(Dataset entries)
BEGIN

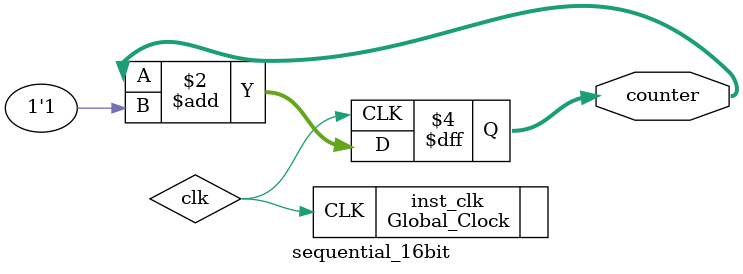
<source format=v>
module sequential_16bit (counter);

output reg [15:0] counter;

wire clk;
(* keep *) Global_Clock inst_clk (.CLK(clk));

initial begin
    counter = 16'b0000000000000000;
end

always @ (posedge clk) begin
    counter <= counter + 1'b1;
end

//assign {Tile_X0Y1_A_I,Tile_X0Y1_B_I,Tile_X0Y2_A_I,Tile_X0Y2_B_I,Tile_X0Y3_A_I,Tile_X0Y3_B_I,Tile_X0Y4_A_I,Tile_X0Y4_B_I,Tile_X0Y5_A_I,Tile_X0Y5_B_I,Tile_X0Y6_A_I,Tile_X0Y6_B_I,Tile_X0Y7_A_I,Tile_X0Y7_B_I,Tile_X0Y8_A_I,Tile_X0Y8_B_I} = counter;

endmodule

    //and_reg <= Tile_X0Y1_A_O & Tile_X0Y2_A_O;
    //or_reg <= Tile_X0Y1_A_O | Tile_X0Y2_A_O;
    //Tile_X0Y1_A_I <= and_reg ^ or_reg;

</source>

END

__What this task involves__
Filter the preceding entries down to the lines with "counter".

__Answer box__
module sequential_16bit (counter);
output reg [15:0] counter;
    counter = 16'b0000000000000000;
    counter <= counter + 1'b1;
//assign {Tile_X0Y1_A_I,Tile_X0Y1_B_I,Tile_X0Y2_A_I,Tile_X0Y2_B_I,Tile_X0Y3_A_I,Tile_X0Y3_B_I,Tile_X0Y4_A_I,Tile_X0Y4_B_I,Tile_X0Y5_A_I,Tile_X0Y5_B_I,Tile_X0Y6_A_I,Tile_X0Y6_B_I,Tile_X0Y7_A_I,Tile_X0Y7_B_I,Tile_X0Y8_A_I,Tile_X0Y8_B_I} = counter;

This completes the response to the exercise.